══ Text for analysis
Finally got around to pickling earlier this month, using some of the great vegetables from our Two Small Farm box, as well as a bunch of things I picked up at the California Avenue Farmer’s Market. Using Joy of Pickling, a book I reviewed last year, I made four kinds of pickles – Dilly Beans, Bread and Butter Pickles, Zucchini Bread and Butter Pickles, and Pink Pickled Cabbage and Cauliflower. Since I used red cabbage and purple cauliflower, I think it will be even more pink that normal!
The B&B and Dilly Beans need a couple weeks to setup, so I won’t get a chance to know how the two different types of bread and butter pickles turned out until September. I did a post about an old family recipe for Zucchini Pickles last year, which is almost exactly the same as the one in Joy of Pickling. The Pickled Cabbage and Cauliflower was ready after 10 days, and it is now stored in the fridge. The easiest of the 4 pickles, it is very vinegary and tart. Not sure exactly what to serve it with, might have to start experimenting.
════
▶ **Questions on the material**:
**A)** In the pickling post, how long did the Pickled Cabbage and Cauliflower take to be ready?
**B)** Write out the part of the pickling post between "Finally got around" and "pink that normal!", inclusive.
══ Source information
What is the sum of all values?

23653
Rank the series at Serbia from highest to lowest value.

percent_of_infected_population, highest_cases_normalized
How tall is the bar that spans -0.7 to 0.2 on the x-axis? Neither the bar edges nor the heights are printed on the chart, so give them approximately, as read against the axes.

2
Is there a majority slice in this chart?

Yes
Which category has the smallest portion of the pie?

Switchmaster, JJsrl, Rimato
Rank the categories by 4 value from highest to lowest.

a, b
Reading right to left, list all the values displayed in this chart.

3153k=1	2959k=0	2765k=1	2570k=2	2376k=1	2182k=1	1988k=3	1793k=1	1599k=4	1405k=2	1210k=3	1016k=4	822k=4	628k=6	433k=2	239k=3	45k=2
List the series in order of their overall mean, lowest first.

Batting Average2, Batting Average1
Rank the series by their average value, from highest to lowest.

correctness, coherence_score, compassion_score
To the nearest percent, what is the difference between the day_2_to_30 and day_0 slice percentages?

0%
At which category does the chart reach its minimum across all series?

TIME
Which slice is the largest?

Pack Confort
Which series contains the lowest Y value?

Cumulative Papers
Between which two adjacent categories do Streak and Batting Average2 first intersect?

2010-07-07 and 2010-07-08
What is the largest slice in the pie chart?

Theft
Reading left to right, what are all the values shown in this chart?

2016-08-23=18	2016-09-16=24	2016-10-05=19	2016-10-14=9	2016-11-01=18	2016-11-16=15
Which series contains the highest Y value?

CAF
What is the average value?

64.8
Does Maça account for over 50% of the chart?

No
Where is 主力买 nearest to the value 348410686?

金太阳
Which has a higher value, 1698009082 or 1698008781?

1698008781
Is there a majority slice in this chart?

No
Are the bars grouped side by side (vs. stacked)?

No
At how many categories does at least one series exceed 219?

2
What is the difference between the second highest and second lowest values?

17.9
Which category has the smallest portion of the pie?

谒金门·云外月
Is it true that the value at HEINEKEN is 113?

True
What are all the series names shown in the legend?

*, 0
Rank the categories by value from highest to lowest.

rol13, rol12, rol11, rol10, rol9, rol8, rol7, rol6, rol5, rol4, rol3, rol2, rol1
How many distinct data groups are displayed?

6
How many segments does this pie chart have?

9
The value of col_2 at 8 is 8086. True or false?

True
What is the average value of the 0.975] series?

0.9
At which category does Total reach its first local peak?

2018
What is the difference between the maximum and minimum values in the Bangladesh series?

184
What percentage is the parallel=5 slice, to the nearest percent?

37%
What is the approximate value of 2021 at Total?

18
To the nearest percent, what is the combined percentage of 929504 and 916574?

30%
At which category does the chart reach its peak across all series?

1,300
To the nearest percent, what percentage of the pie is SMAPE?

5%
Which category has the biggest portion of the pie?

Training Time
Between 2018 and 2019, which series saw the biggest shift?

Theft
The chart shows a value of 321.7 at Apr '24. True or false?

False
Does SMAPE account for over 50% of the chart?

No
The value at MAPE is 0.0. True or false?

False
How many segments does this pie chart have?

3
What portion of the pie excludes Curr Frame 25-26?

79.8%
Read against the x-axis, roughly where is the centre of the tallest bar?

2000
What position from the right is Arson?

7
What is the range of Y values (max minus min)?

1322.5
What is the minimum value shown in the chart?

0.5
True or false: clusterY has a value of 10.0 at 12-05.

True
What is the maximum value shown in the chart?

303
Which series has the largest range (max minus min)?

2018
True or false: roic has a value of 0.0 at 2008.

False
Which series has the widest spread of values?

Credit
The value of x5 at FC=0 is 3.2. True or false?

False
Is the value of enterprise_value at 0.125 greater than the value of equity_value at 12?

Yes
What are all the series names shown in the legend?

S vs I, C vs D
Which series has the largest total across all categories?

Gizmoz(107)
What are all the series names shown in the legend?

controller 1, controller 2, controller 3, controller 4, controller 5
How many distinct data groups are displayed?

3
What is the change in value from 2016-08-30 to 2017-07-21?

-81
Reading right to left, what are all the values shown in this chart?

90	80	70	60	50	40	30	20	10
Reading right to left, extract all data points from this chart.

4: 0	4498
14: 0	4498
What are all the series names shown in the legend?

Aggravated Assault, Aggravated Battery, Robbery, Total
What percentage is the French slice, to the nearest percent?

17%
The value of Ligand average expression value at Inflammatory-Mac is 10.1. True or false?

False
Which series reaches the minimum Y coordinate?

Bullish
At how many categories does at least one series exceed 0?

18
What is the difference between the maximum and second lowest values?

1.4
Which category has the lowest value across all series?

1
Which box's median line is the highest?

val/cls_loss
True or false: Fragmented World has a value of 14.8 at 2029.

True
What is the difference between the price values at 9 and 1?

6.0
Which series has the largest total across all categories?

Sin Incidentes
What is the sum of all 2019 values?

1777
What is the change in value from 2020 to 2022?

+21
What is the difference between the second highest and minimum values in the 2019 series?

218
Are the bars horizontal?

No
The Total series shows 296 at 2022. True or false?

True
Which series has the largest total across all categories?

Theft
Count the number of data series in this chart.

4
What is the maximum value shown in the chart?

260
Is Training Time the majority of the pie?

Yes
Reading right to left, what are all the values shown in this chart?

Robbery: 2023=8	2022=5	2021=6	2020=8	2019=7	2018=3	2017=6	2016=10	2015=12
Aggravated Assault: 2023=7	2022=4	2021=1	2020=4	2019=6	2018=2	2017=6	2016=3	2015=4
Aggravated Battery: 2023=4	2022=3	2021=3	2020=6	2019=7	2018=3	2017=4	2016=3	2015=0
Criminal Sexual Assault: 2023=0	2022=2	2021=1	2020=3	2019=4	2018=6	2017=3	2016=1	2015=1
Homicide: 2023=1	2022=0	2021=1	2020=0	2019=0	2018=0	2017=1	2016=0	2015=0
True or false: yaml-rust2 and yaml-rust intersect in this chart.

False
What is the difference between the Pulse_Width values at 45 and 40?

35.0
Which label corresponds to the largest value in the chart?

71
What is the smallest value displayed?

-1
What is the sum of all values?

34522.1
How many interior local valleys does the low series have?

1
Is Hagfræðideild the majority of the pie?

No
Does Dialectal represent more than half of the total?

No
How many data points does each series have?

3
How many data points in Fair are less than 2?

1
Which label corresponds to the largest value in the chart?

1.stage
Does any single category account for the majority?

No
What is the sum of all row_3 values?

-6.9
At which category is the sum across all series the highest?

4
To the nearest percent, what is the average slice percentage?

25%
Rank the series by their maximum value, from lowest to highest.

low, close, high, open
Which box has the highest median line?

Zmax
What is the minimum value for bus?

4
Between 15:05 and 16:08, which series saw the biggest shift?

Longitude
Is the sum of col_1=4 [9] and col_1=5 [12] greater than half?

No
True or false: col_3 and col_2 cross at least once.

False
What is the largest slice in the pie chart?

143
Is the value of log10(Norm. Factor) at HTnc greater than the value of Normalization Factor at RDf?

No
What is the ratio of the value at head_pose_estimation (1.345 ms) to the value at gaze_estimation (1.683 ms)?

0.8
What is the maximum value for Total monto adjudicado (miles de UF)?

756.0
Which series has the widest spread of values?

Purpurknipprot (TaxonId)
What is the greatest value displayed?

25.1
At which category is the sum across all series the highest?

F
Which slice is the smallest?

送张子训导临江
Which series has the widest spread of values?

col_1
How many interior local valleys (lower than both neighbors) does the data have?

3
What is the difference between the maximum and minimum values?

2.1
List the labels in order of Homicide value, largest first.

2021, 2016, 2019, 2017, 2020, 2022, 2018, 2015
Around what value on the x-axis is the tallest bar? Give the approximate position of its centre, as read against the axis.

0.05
════
▶ **Answers for each item**:
**A)** 10 days.

**B)**
Finally got around to pickling earlier this month, using some of the great vegetables from our Two Small Farm box, as well as a bunch of things I picked up at the California Avenue Farmer’s Market. Using Joy of Pickling, a book I reviewed last year, I made four kinds of pickles – Dilly Beans, Bread and Butter Pickles, Zucchini Bread and Butter Pickles, and Pink Pickled Cabbage and Cauliflower. Since I used red cabbage and purple cauliflower, I think it will be even more pink that normal!